The OPPO R7s comes with a large 3,070 mAh battery that allowed my device to run for almost an entire day. This came as a surprise to me because I was a heavy phone user. My screen-on time lasted around 4 to 5 hours, which is no Z5 Compact, but good enough to last you through the day easily.
Recharging the phone was amazing. The VOOC fast-charging capabilities, or “flash charging”, allows for the batteries to be powered from zero to 90% in just 50 minutes. For a 3,070 mAh battery, that is no doubt impressive.
The OPPO phones use a standard Color OS based on the Android 5.0 Lollipop system.
The Color OS default lockscreen works with an upward swipe like the ZenFones. Like standard Android phones, screen locks are either patterns, PINs or passwords. However, there is no fingerprint sensor for this R7s — fingerprint unlock is reserved for the Plus member of the R7 family.
Unfortunately, there’s no camera shortcut from the lock menu. Nevertheless, to start the camera directly from the home screen, just exit sleep mode, pinch on it with several fingers and begin shooting
Some things to note — there is no app drawer (similar to iOS devices), so you have to use folders to keep apps organized. Navigation keys are a tad different from the normal placements. The back button is on the right, and the menu key on the left. The menu key also requires a longer than usual press to launch the task switcher.

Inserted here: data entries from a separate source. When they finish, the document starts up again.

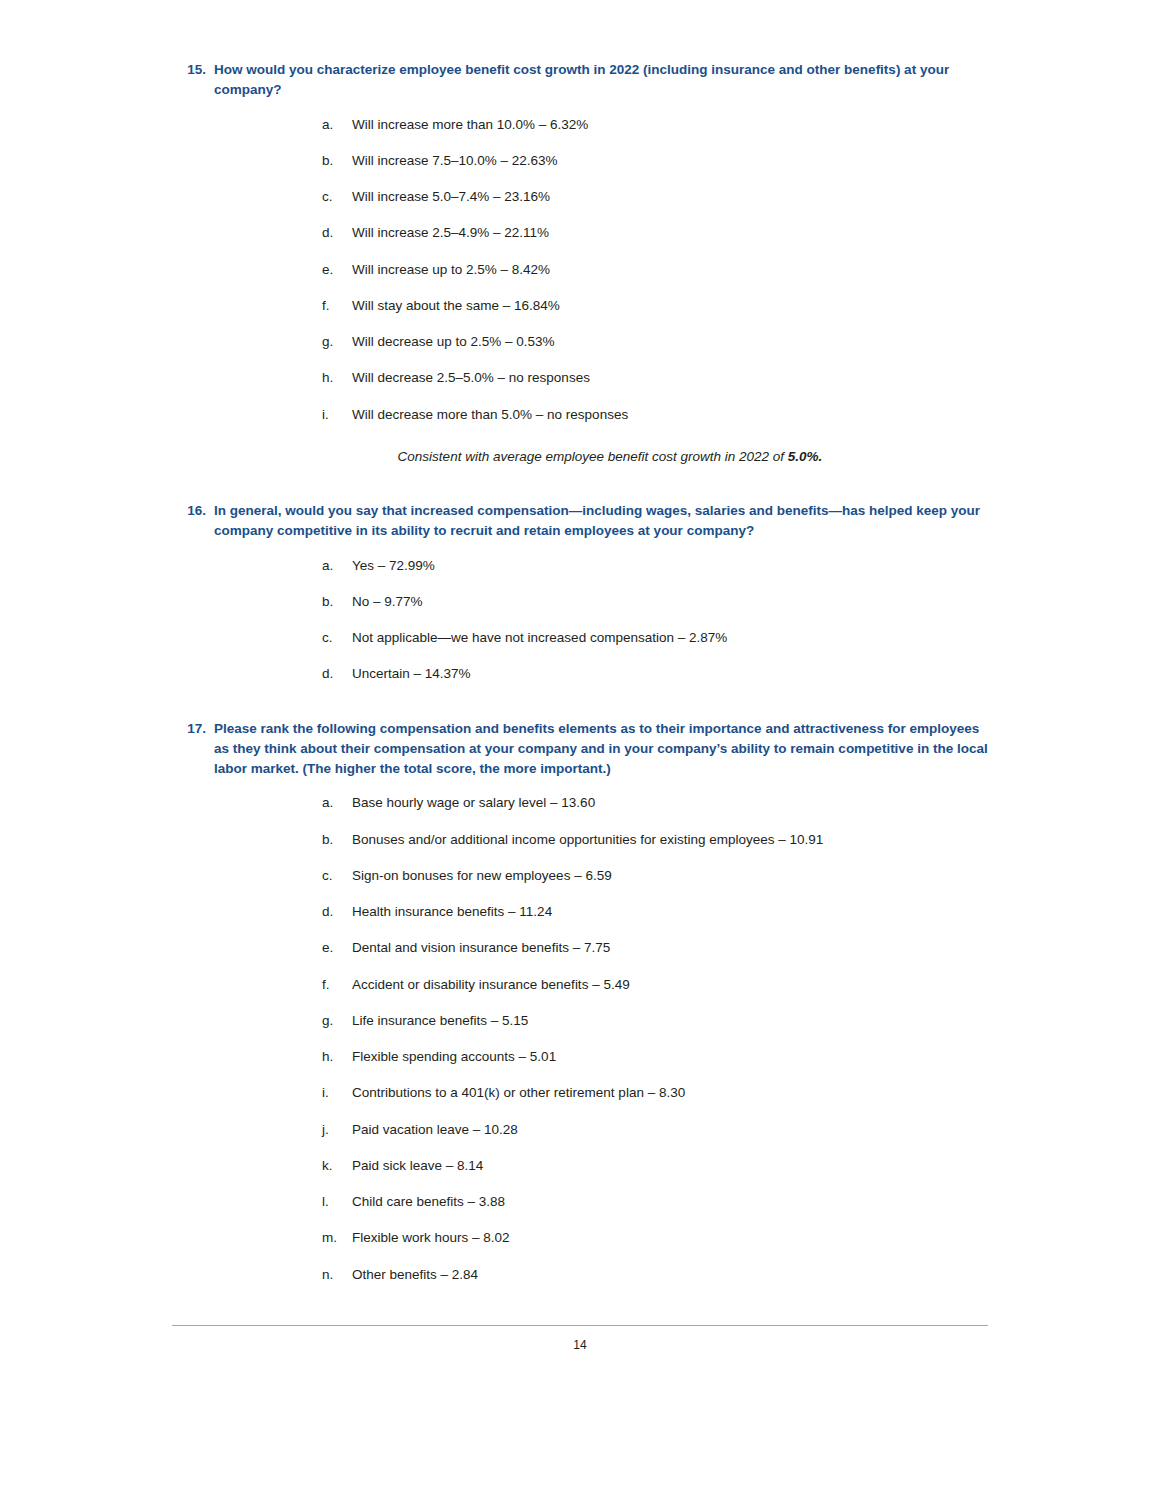15.
How would you characterize employee benefit cost growth in 2022 (including insurance and other benefits) at your company?
a. Will increase more than 10.0% – 6.32%
b. Will increase 7.5–10.0% – 22.63%
c. Will increase 5.0–7.4% – 23.16%
d. Will increase 2.5–4.9% – 22.11%
e. Will increase up to 2.5% – 8.42%
f. Will stay about the same – 16.84%
g. Will decrease up to 2.5% – 0.53%
h. Will decrease 2.5–5.0% – no responses
i. Will decrease more than 5.0% – no responses
Consistent with average employee benefit cost growth in 2022 of 5.0%.
16.
In general, would you say that increased compensation—including wages, salaries and benefits—has helped keep your company competitive in its ability to recruit and retain employees at your company?
a. Yes – 72.99%
b. No – 9.77%
c. Not applicable—we have not increased compensation – 2.87%
d. Uncertain – 14.37%
17.
Please rank the following compensation and benefits elements as to their importance and attractiveness for employees as they think about their compensation at your company and in your company’s ability to remain competitive in the local labor market. (The higher the total score, the more important.)
a. Base hourly wage or salary level – 13.60
b. Bonuses and/or additional income opportunities for existing employees – 10.91
c. Sign-on bonuses for new employees – 6.59
d. Health insurance benefits – 11.24
e. Dental and vision insurance benefits – 7.75
f. Accident or disability insurance benefits – 5.49
g. Life insurance benefits – 5.15
h. Flexible spending accounts – 5.01
i. Contributions to a 401(k) or other retirement plan – 8.30
j. Paid vacation leave – 10.28
k. Paid sick leave – 8.14
l. Child care benefits – 3.88
m. Flexible work hours – 8.02
n. Other benefits – 2.84
14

Once you get used to it, you realise that the Color OS does have lots of additional features like the “eye protection display”, which can tint the display with a pink hue for usage at night. One-handed mode is of course available too. Furthermore, there are many gestures giving users the ability to draw symbols to launch user-specified apps, such as double tapping the home button to lock your screen.
Overall, I rather like the Color OS, much more than the Redmi’s or Samsung’s native OS, but it could honestly do better by using more stock Android elements.

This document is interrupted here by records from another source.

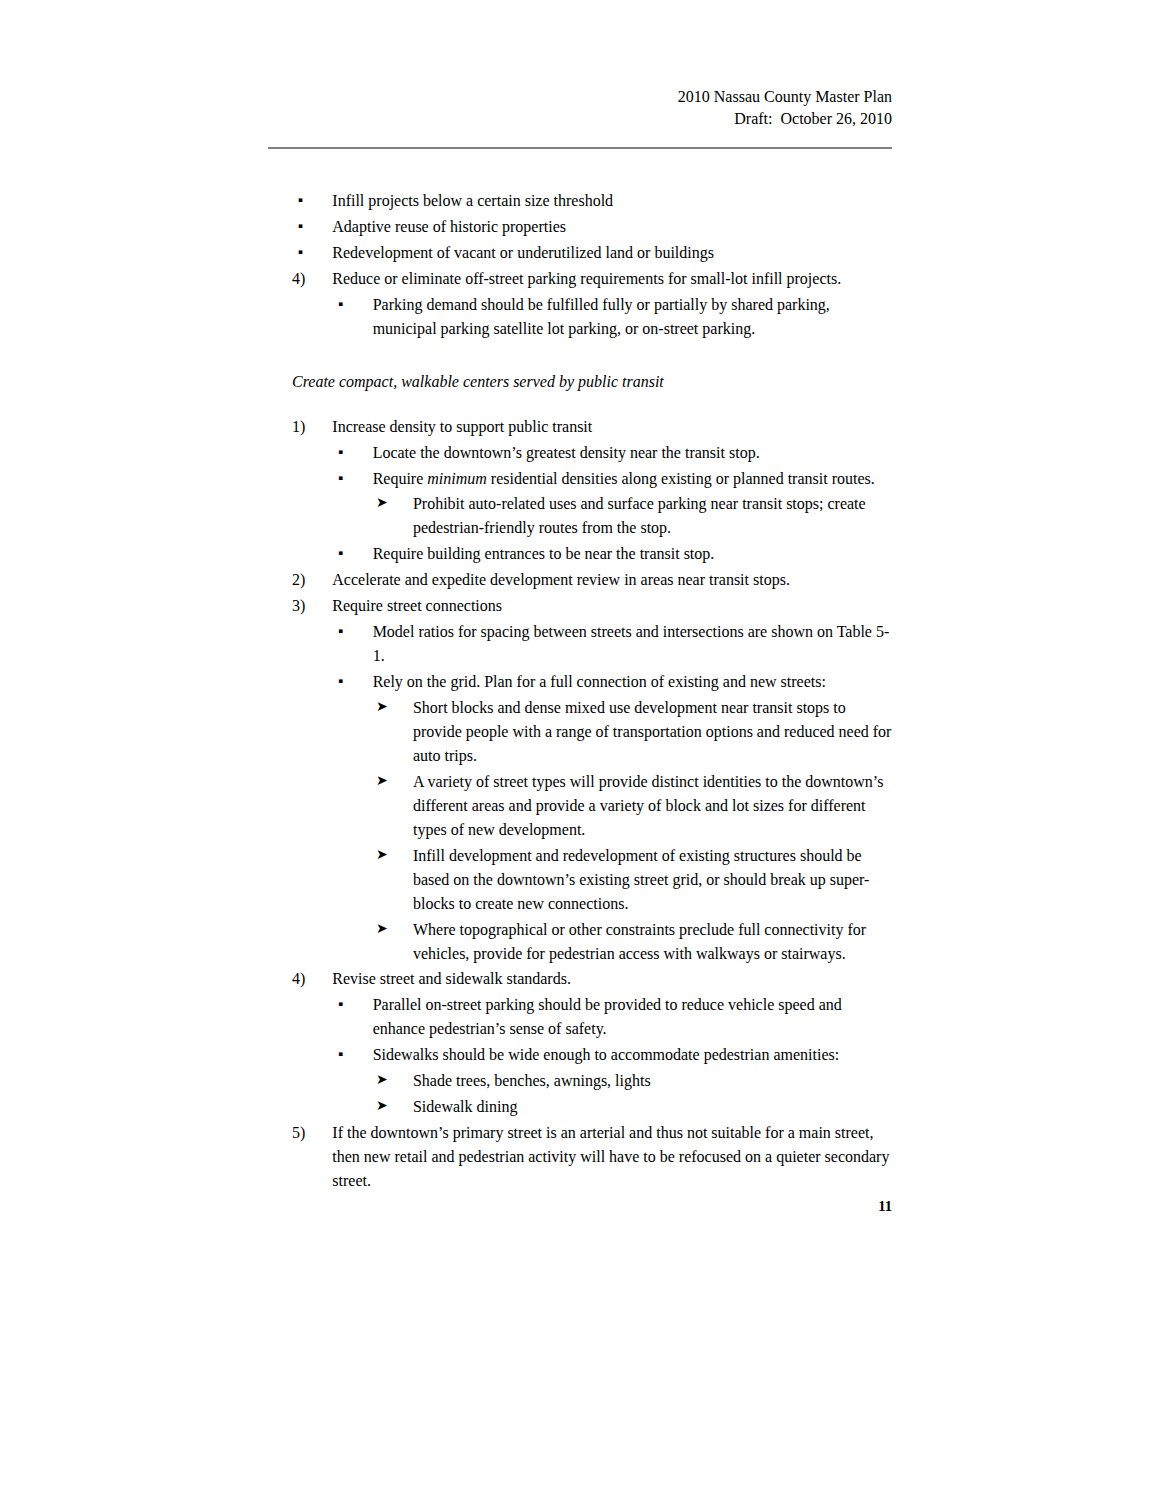2010 Nassau County Master Plan
Draft: October 26, 2010
Infill projects below a certain size threshold
Adaptive reuse of historic properties
Redevelopment of vacant or underutilized land or buildings
4) Reduce or eliminate off-street parking requirements for small-lot infill projects.
Parking demand should be fulfilled fully or partially by shared parking, municipal parking satellite lot parking, or on-street parking.
Create compact, walkable centers served by public transit
1) Increase density to support public transit
Locate the downtown’s greatest density near the transit stop.
Require minimum residential densities along existing or planned transit routes.
Prohibit auto-related uses and surface parking near transit stops; create pedestrian-friendly routes from the stop.
Require building entrances to be near the transit stop.
2) Accelerate and expedite development review in areas near transit stops.
3) Require street connections
Model ratios for spacing between streets and intersections are shown on Table 5-1.
Rely on the grid. Plan for a full connection of existing and new streets:
Short blocks and dense mixed use development near transit stops to provide people with a range of transportation options and reduced need for auto trips.
A variety of street types will provide distinct identities to the downtown’s different areas and provide a variety of block and lot sizes for different types of new development.
Infill development and redevelopment of existing structures should be based on the downtown’s existing street grid, or should break up super-blocks to create new connections.
Where topographical or other constraints preclude full connectivity for vehicles, provide for pedestrian access with walkways or stairways.
4) Revise street and sidewalk standards.
Parallel on-street parking should be provided to reduce vehicle speed and enhance pedestrian’s sense of safety.
Sidewalks should be wide enough to accommodate pedestrian amenities:
Shade trees, benches, awnings, lights
Sidewalk dining
5) If the downtown’s primary street is an arterial and thus not suitable for a main street, then new retail and pedestrian activity will have to be refocused on a quieter secondary street.
11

This is where the OPPO truly shines. Like Samsung and Apple phones, it uses Phase Detection as its choice of focus technology. It showcases a 13 MP rear shooter and an 8 MP front-facing cam. This shooter is able to focus in just 0.1 seconds in optimal lighting conditions.
It’s camera provides many fun modes including Beauty modes, various filters, slow shutter speeds and even GIF modes. As far as video modes are concerned, you get slow motion capture and time lapse too.

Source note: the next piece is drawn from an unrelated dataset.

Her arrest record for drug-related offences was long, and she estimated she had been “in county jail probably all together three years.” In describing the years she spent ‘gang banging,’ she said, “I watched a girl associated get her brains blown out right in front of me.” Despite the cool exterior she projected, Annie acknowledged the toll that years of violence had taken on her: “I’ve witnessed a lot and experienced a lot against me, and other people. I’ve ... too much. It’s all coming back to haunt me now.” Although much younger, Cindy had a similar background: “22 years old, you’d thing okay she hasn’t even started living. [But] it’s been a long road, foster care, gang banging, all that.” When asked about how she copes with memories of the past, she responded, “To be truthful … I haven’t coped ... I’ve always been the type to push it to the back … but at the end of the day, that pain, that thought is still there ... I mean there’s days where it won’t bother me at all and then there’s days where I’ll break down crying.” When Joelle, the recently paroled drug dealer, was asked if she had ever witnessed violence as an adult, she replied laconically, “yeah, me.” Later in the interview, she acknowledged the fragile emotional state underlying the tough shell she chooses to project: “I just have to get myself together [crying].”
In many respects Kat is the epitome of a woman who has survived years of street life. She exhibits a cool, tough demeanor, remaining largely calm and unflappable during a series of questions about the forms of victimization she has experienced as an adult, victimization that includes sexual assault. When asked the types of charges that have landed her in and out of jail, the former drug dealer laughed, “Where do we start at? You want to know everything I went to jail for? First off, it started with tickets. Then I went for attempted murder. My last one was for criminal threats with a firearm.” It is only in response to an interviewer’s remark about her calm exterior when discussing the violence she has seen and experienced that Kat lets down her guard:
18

What’s great is OPPO’s ability to make photos look good minus the over-saturation you typically see in most Instagram photos. The level of detail is great too. Furthermore, the camera’s exposure selection is accurate most of the time, but when it begins to struggle, whip out HDR and you are good to go.
Here’s some of my #foodporn for you.
Honestly, there is nothing much to say about the OPPO’s camera other than the fact that it is pretty good at the price you pay. That being said, I’m no camera pro, but it feels superior to the ZenFone Lasers.
Check out some video footage from GSMArena here.
OPPO, despite being a Chinese smartphone, proves its worth by showing off a premium build, and classy metallic finish. It looks and feels like the iPhone, but it’s no cheap imitation. It actually can be seen as a worthy competitor.
The Color OS is not only aesthetically pleasing, but most definitely functional as well. Gestures bring out the “smart” in smartphone. Although menu items aren’t usually where you find them on standard Android devices, it shouldn’t be an issue once you’ve had the device for a while.
The 13MP camera is superior to most casual shooters, also being quite rich in features. If you are an expert, you can modify exposure, focus and white balance, even saving RAW files when needed — something not even the $1100 Xperia Z5 Premium offers. The front camera also provides good quality selfies if you are into it.
The only qualm I have is the price tag. At $599, it is most definitely not a cheap device. Is it a great phone? Most definitely. Whether it is worth that hefty tag, might be a question only you can answer.